> WHAT YOU NEED TO DO
All of the entries need to be repeated exactly. Leave nothing out.

> LISTED ENTRIES
-- -- --
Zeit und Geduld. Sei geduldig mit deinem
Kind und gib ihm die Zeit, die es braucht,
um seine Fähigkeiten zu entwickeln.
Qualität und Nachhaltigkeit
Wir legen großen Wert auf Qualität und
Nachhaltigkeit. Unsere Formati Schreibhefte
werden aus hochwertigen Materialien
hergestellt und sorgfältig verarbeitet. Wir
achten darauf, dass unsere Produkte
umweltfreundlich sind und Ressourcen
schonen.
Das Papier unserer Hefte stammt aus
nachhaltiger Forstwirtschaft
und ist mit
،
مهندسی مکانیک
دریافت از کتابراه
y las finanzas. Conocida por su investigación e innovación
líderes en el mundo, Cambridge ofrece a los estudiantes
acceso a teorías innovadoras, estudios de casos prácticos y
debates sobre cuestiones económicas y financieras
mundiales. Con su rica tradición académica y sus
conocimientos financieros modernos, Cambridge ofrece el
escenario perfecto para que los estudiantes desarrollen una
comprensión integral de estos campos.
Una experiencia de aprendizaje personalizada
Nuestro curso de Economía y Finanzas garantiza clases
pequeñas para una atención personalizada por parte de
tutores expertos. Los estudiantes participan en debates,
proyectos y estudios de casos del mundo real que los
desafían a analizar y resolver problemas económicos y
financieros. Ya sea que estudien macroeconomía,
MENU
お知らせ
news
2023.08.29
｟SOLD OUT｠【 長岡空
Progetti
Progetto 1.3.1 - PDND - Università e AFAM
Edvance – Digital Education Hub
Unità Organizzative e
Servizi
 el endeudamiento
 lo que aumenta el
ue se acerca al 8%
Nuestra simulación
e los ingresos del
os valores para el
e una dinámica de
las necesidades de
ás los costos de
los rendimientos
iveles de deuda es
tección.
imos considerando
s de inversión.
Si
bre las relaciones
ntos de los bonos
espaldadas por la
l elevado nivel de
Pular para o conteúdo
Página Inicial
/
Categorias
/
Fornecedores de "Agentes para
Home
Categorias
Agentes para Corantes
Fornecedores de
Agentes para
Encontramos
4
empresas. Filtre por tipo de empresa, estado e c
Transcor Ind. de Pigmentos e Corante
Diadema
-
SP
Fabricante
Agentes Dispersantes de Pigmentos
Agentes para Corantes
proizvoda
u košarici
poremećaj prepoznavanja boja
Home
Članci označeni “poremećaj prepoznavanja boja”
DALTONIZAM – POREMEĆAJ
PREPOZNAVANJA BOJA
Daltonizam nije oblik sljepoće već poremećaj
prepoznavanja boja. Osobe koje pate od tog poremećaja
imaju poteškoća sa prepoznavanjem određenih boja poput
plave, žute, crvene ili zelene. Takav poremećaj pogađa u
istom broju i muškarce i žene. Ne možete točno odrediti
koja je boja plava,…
-- -- --
> SOLVED PROBLEM
Zeit und Geduld. Sei geduldig mit deinem
Kind und gib ihm die Zeit, die es braucht,
um seine Fähigkeiten zu entwickeln.
Qualität und Nachhaltigkeit
Wir legen großen Wert auf Qualität und
Nachhaltigkeit. Unsere Formati Schreibhefte
werden aus hochwertigen Materialien
hergestellt und sorgfältig verarbeitet. Wir
achten darauf, dass unsere Produkte
umweltfreundlich sind und Ressourcen
schonen.
Das Papier unserer Hefte stammt aus
nachhaltiger Forstwirtschaft
und ist mit
،
مهندسی مکانیک
دریافت از کتابراه
y las finanzas. Conocida por su investigación e innovación
líderes en el mundo, Cambridge ofrece a los estudiantes
acceso a teorías innovadoras, estudios de casos prácticos y
debates sobre cuestiones económicas y financieras
mundiales. Con su rica tradición académica y sus
conocimientos financieros modernos, Cambridge ofrece el
escenario perfecto para que los estudiantes desarrollen una
comprensión integral de estos campos.
Una experiencia de aprendizaje personalizada
Nuestro curso de Economía y Finanzas garantiza clases
pequeñas para una atención personalizada por parte de
tutores expertos. Los estudiantes participan en debates,
proyectos y estudios de casos del mundo real que los
desafían a analizar y resolver problemas económicos y
financieros. Ya sea que estudien macroeconomía,
MENU
お知らせ
news
2023.08.29
｟SOLD OUT｠【 長岡空
Progetti
Progetto 1.3.1 - PDND - Università e AFAM
Edvance – Digital Education Hub
Unità Organizzative e
Servizi
 el endeudamiento
 lo que aumenta el
ue se acerca al 8%
Nuestra simulación
e los ingresos del
os valores para el
e una dinámica de
las necesidades de
ás los costos de
los rendimientos
iveles de deuda es
tección.
imos considerando
s de inversión.
Si
bre las relaciones
ntos de los bonos
espaldadas por la
l elevado nivel de
Pular para o conteúdo
Página Inicial
/
Categorias
/
Fornecedores de "Agentes para
Home
Categorias
Agentes para Corantes
Fornecedores de
Agentes para
Encontramos
4
empresas. Filtre por tipo de empresa, estado e c
Transcor Ind. de Pigmentos e Corante
Diadema
-
SP
Fabricante
Agentes Dispersantes de Pigmentos
Agentes para Corantes
proizvoda
u košarici
poremećaj prepoznavanja boja
Home
Članci označeni “poremećaj prepoznavanja boja”
DALTONIZAM – POREMEĆAJ
PREPOZNAVANJA BOJA
Daltonizam nije oblik sljepoće već poremećaj
prepoznavanja boja. Osobe koje pate od tog poremećaja
imaju poteškoća sa prepoznavanjem određenih boja poput
plave, žute, crvene ili zelene. Takav poremećaj pogađa u
istom broju i muškarce i žene. Ne možete točno odrediti
koja je boja plava,…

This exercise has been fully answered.